Last Exit to Brooklyn

Hubert Selby Jr.

Last Exit to Brooklyn

New-York, Grove Press, 1964
1 vol. (140 x 210 mm) de 304 p. Cartonnage et jaquette éditeur.

Édition originale.
Premier tirage, avec la bonne mention de “first printing” au deuxième feuillet.

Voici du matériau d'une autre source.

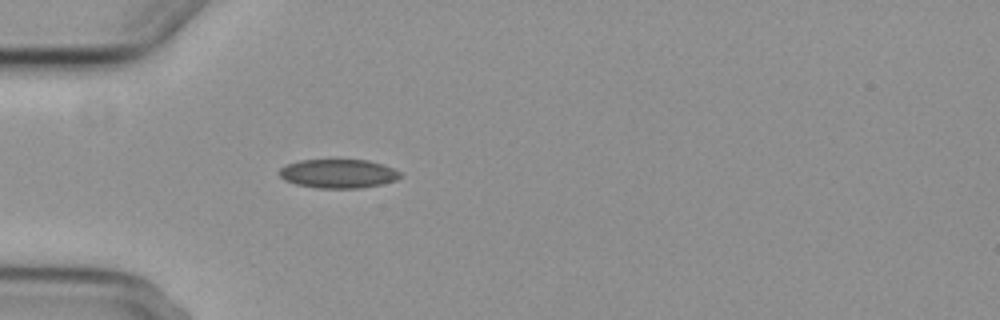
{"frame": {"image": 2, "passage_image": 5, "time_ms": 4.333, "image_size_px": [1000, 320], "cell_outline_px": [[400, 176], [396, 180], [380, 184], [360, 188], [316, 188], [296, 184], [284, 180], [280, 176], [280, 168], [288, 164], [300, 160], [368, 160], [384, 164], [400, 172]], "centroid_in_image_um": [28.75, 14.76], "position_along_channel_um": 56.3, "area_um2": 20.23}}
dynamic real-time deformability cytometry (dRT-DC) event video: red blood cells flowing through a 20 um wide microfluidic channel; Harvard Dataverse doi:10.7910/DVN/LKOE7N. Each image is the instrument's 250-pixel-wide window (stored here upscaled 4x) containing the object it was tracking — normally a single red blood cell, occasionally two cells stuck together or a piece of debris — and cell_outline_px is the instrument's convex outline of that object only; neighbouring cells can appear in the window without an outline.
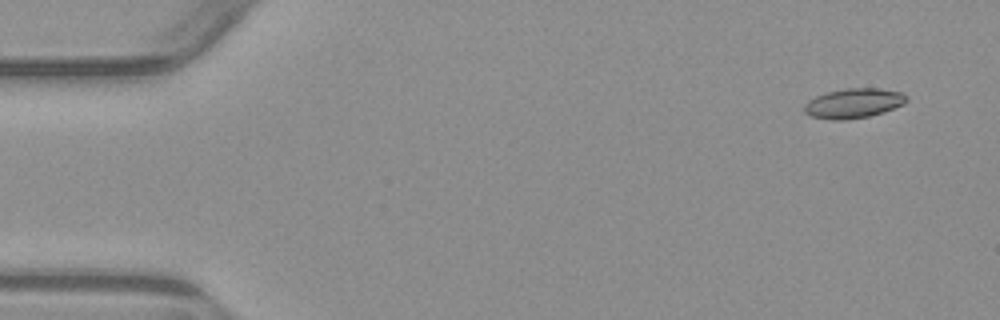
{"species": "common noctule bat (a hibernating species)", "species_latin": "Nyctalus noctula", "temperature_condition": "warm", "stored_images_in_passage": 4, "camera_frame_rate_fps": 3000, "um_per_image_px": 0.085, "animal": {"sex": "male", "body_mass_g": 23.1, "forearm_length_mm": 52.7}, "frame": {"image": 1, "passage_image": 1, "time_ms": 0.0, "image_size_px": [1000, 320], "cell_outline_px": [[908, 100], [904, 104], [884, 112], [868, 116], [844, 120], [832, 120], [812, 116], [804, 112], [804, 104], [808, 100], [816, 96], [828, 92], [844, 88], [880, 88], [904, 92], [908, 96]], "centroid_in_image_um": [72.59, 8.76], "position_along_channel_um": 12.4, "area_um2": 17.86}}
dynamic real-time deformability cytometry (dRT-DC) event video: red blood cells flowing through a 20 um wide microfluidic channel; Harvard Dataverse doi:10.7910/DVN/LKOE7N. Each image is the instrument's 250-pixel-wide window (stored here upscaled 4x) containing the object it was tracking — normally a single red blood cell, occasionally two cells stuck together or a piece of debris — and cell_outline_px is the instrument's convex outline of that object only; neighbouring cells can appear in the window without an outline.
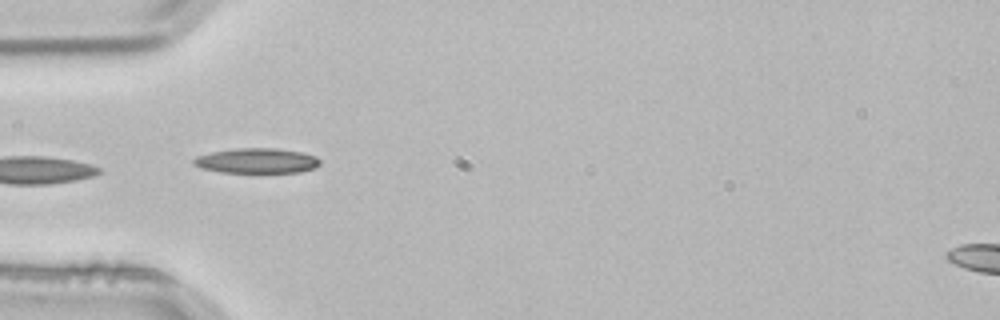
{"species": "common noctule bat (a hibernating species)", "species_latin": "Nyctalus noctula", "temperature_condition": "room temperature", "stored_images_in_passage": 3, "camera_frame_rate_fps": 3000, "um_per_image_px": 0.085, "animal": {"sex": "male", "body_mass_g": 21.5, "forearm_length_mm": 52.0}, "frame": {"image": 1, "passage_image": 3, "time_ms": 0.667, "image_size_px": [1000, 320], "cell_outline_px": [[320, 164], [312, 168], [300, 172], [220, 172], [200, 168], [192, 164], [192, 160], [196, 156], [212, 152], [236, 148], [276, 148], [300, 152], [316, 156], [320, 160]], "centroid_in_image_um": [21.78, 13.66], "position_along_channel_um": 63.2, "area_um2": 18.38}}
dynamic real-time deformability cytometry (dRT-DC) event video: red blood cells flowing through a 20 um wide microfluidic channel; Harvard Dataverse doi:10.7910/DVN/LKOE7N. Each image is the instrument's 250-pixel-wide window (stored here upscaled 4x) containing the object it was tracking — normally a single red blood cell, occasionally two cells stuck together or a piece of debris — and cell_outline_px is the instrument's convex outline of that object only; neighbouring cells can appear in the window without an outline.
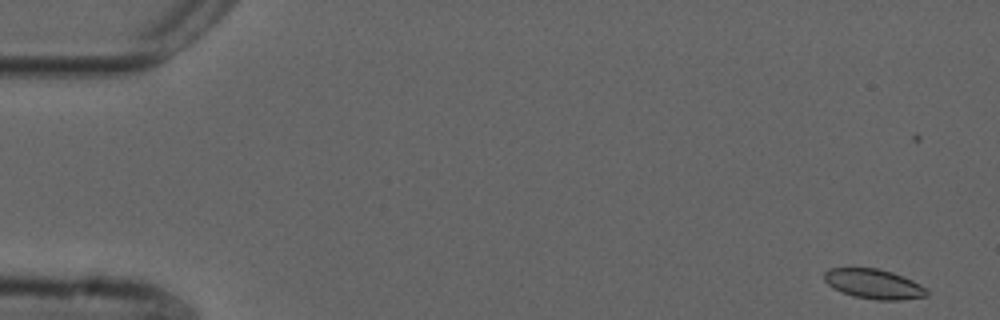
{"species": "common noctule bat (a hibernating species)", "species_latin": "Nyctalus noctula", "temperature_condition": "cold", "stored_images_in_passage": 13, "camera_frame_rate_fps": 3000, "um_per_image_px": 0.085, "animal": {"sex": "male", "forearm_length_mm": 52.5}, "frame": {"image": 1, "passage_image": 1, "time_ms": 0.0, "image_size_px": [1000, 320], "cell_outline_px": [[928, 296], [900, 300], [876, 300], [856, 296], [840, 292], [832, 288], [824, 280], [824, 272], [832, 268], [876, 268], [892, 272], [912, 280], [920, 284], [928, 292]], "centroid_in_image_um": [74.26, 24.14], "position_along_channel_um": 10.7, "area_um2": 17.69}}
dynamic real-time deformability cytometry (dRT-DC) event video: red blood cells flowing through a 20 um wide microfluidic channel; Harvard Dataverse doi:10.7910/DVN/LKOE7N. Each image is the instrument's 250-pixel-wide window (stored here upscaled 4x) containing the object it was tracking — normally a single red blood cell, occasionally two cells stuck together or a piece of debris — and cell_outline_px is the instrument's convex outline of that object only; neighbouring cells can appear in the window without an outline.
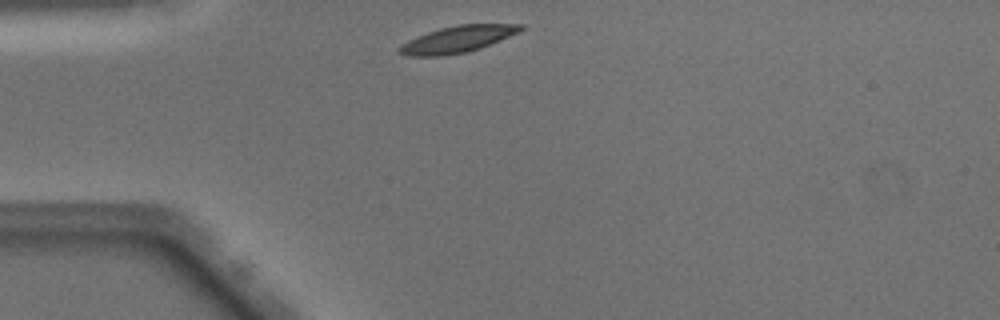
{"species": "Egyptian fruit bat (a non-hibernating species)", "species_latin": "Rousettus aegyptiacus", "temperature_condition": "warm", "stored_images_in_passage": 38, "camera_frame_rate_fps": 3000, "um_per_image_px": 0.085, "animal": {"sex": "male"}, "frame": {"image": 1, "passage_image": 1, "time_ms": 0.0, "image_size_px": [1000, 320], "cell_outline_px": [[524, 28], [500, 40], [480, 48], [468, 52], [440, 56], [408, 56], [400, 52], [400, 48], [408, 40], [416, 36], [440, 28], [456, 24], [524, 24]], "centroid_in_image_um": [38.89, 3.33], "position_along_channel_um": 46.1, "area_um2": 18.5}}
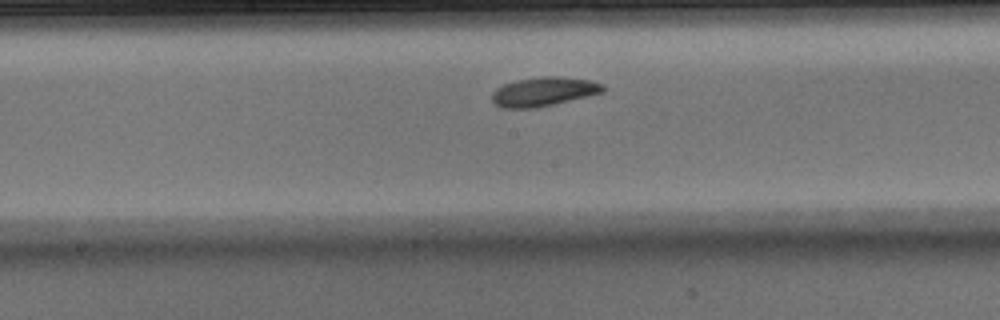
{"frame": {"image": 2, "passage_image": 14, "time_ms": 4.333, "image_size_px": [1000, 320], "cell_outline_px": [[604, 92], [588, 96], [536, 108], [500, 108], [492, 100], [492, 92], [496, 88], [504, 84], [516, 80], [544, 76], [560, 76], [588, 80], [604, 84]], "centroid_in_image_um": [46.2, 7.79], "position_along_channel_um": 202.0, "area_um2": 18.79}}
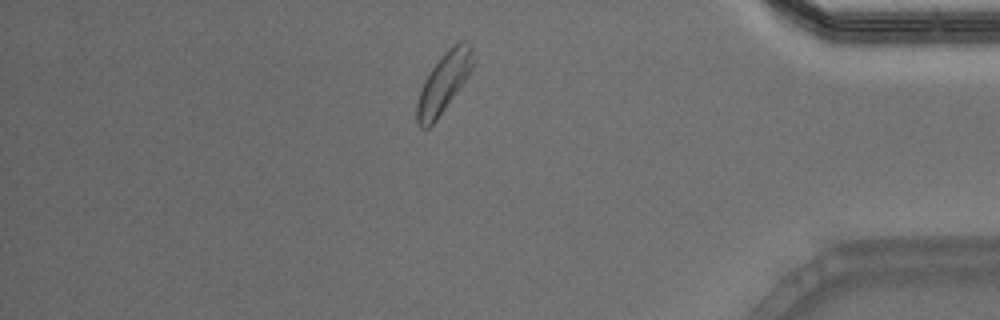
{"frame": {"image": 3, "passage_image": 31, "time_ms": 10.0, "image_size_px": [1000, 320], "cell_outline_px": [[476, 64], [468, 76], [436, 120], [428, 128], [420, 128], [416, 124], [416, 104], [424, 80], [432, 68], [444, 52], [452, 44], [460, 40], [464, 40], [472, 48], [476, 60]], "centroid_in_image_um": [37.74, 7.0], "position_along_channel_um": 397.5, "area_um2": 19.65}, "authors_computed_cell_mechanics": {"area_um2": 18.6694, "velocity_mm_per_s": 4.01, "shape_relaxation_time_tau1_ms": 1.956, "shape_relaxation_time_tau2_ms": 5.543, "deformation_change_tau1": 0.0918, "deformation_change_tau2": 0.1439}}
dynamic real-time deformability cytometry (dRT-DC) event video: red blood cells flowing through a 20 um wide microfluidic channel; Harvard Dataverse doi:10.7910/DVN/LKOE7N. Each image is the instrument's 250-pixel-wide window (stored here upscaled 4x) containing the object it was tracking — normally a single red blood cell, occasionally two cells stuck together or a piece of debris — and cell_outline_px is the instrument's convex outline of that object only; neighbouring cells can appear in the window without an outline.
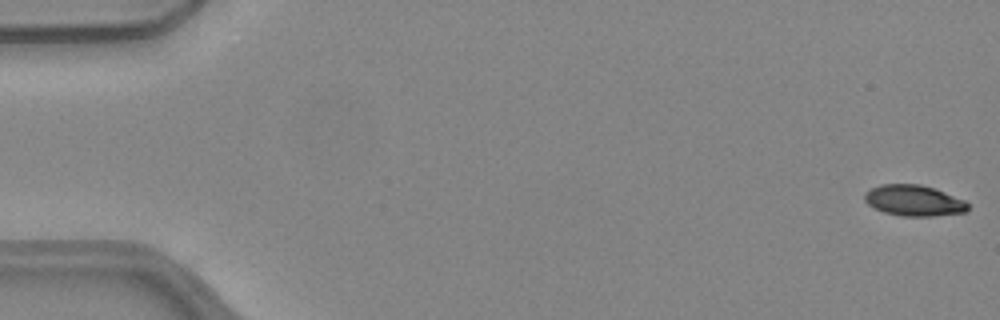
{"species": "common noctule bat (a hibernating species)", "species_latin": "Nyctalus noctula", "temperature_condition": "warm", "stored_images_in_passage": 52, "camera_frame_rate_fps": 3000, "um_per_image_px": 0.085, "animal": {"sex": "female", "body_mass_g": 24.6, "forearm_length_mm": 56.2}, "frame": {"image": 1, "passage_image": 1, "time_ms": 0.0, "image_size_px": [1000, 320], "cell_outline_px": [[968, 212], [932, 216], [904, 216], [884, 212], [868, 204], [864, 200], [864, 192], [880, 184], [920, 184], [944, 192], [964, 200], [968, 204]], "centroid_in_image_um": [77.67, 17.04], "position_along_channel_um": 7.3, "area_um2": 18.5}}
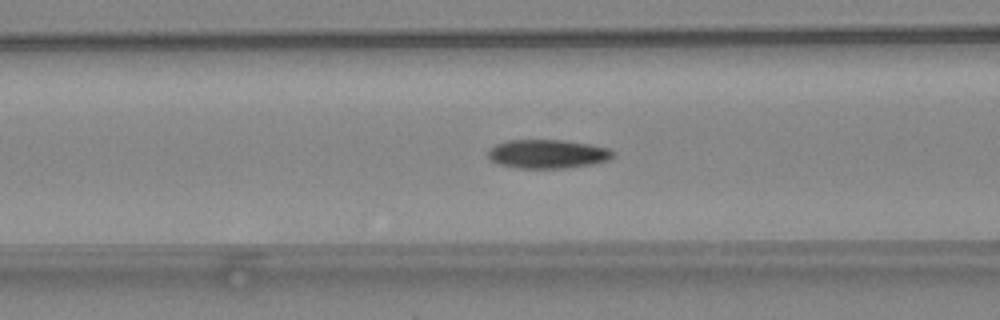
{"frame": {"image": 2, "passage_image": 21, "time_ms": 6.667, "image_size_px": [1000, 320], "cell_outline_px": [[616, 152], [608, 160], [592, 164], [564, 168], [516, 168], [500, 164], [492, 160], [488, 156], [488, 152], [496, 144], [508, 140], [560, 140], [588, 144], [608, 148]], "centroid_in_image_um": [46.55, 13.09], "position_along_channel_um": 120.0, "area_um2": 20.75}}
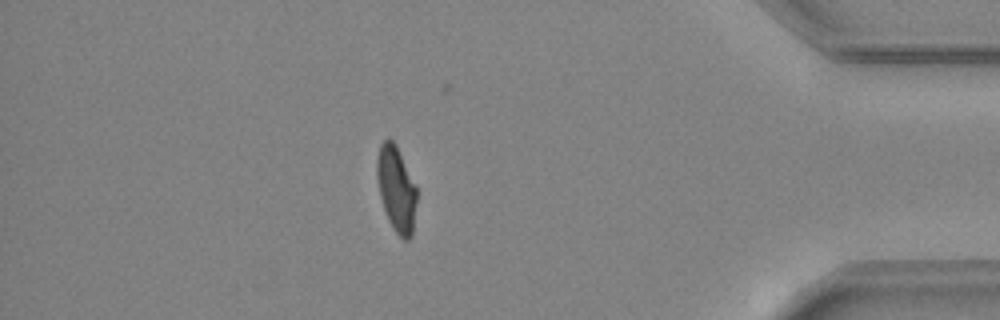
{"frame": {"image": 3, "passage_image": 45, "time_ms": 14.667, "image_size_px": [1000, 320], "cell_outline_px": [[416, 204], [412, 236], [408, 240], [404, 240], [392, 228], [388, 220], [380, 196], [376, 176], [376, 160], [380, 144], [384, 140], [392, 140], [396, 144], [416, 188]], "centroid_in_image_um": [33.67, 16.08], "position_along_channel_um": 401.5, "area_um2": 19.65}, "authors_computed_cell_mechanics": {"area_um2": 20.6057, "velocity_mm_per_s": 4.0395, "shape_relaxation_time_tau1_ms": 8.8758, "shape_relaxation_time_tau2_ms": 2.3369, "deformation_change_tau1": 0.2523, "deformation_change_tau2": 0.0742}}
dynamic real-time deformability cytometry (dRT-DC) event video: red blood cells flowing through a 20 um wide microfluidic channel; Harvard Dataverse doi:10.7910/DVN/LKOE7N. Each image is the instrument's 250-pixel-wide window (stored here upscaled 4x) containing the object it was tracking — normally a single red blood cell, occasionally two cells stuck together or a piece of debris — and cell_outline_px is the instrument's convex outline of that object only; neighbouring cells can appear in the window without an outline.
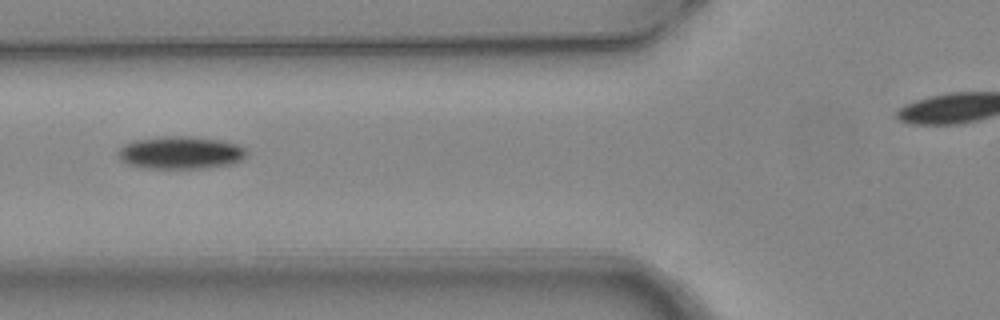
{"species": "common noctule bat (a hibernating species)", "species_latin": "Nyctalus noctula", "temperature_condition": "warm", "stored_images_in_passage": 5, "camera_frame_rate_fps": 3000, "um_per_image_px": 0.085, "animal": {"sex": "female", "body_mass_g": 24.6, "forearm_length_mm": 56.2}, "frame": {"image": 1, "passage_image": 5, "time_ms": 1.333, "image_size_px": [1000, 320], "cell_outline_px": [[248, 156], [232, 164], [204, 168], [148, 168], [128, 164], [120, 160], [116, 152], [120, 148], [136, 140], [156, 136], [192, 136], [224, 140], [248, 148]], "centroid_in_image_um": [15.41, 12.96], "position_along_channel_um": 110.4, "area_um2": 24.74}}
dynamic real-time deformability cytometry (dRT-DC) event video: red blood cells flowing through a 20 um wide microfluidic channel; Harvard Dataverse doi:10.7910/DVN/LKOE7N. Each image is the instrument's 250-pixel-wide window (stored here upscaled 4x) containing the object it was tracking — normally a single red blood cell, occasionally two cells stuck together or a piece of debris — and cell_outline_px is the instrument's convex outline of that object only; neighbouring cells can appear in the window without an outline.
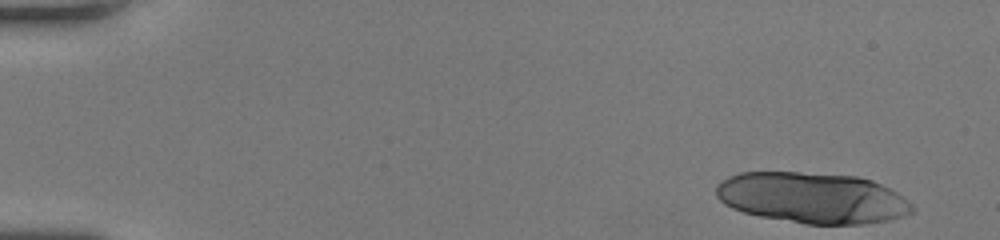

Décédé en 2004, Selby vivait depuis 1960 en état de condamné précoce, dans un long épilogue à la tuberculose contractée cinq décennies plus tôt.  Dès lors, il s’était jeté, enfiévré, frénétique, sur sa machine à écrire, comme si chacun de ces écrits avaient dorénavant – du moins à ses yeux –  une valeur testamentaire. Il lui fallut six années pour brosser ce portrait-charge qu’est Last Exit, celui d’une frange de la société américaine livrée à l’âpreté d’une urbanité déshumanisée. Roman punk et portrait corrosif d’une génération désincarnée, les descriptions qui le ponctue, tant dans leur formulation qu’en ce qu’elles dépeignent, recèlent la même virulence et crudité que chez Ellis, narrant les plus noirs et impitoyables comportements et instincts. Une écriture dense et spontanée qui ne laisse nulle place pour le répit, et parfois difficilement respirable : Selby, à la manière d’un légiste, se plaisant à les décortiquer, donnant ainsi à voir, sans jamais le condamner, le gouffre de l’âme humaine se débattant malgré tout dans l’espoir d’une – illusoire – rédemption.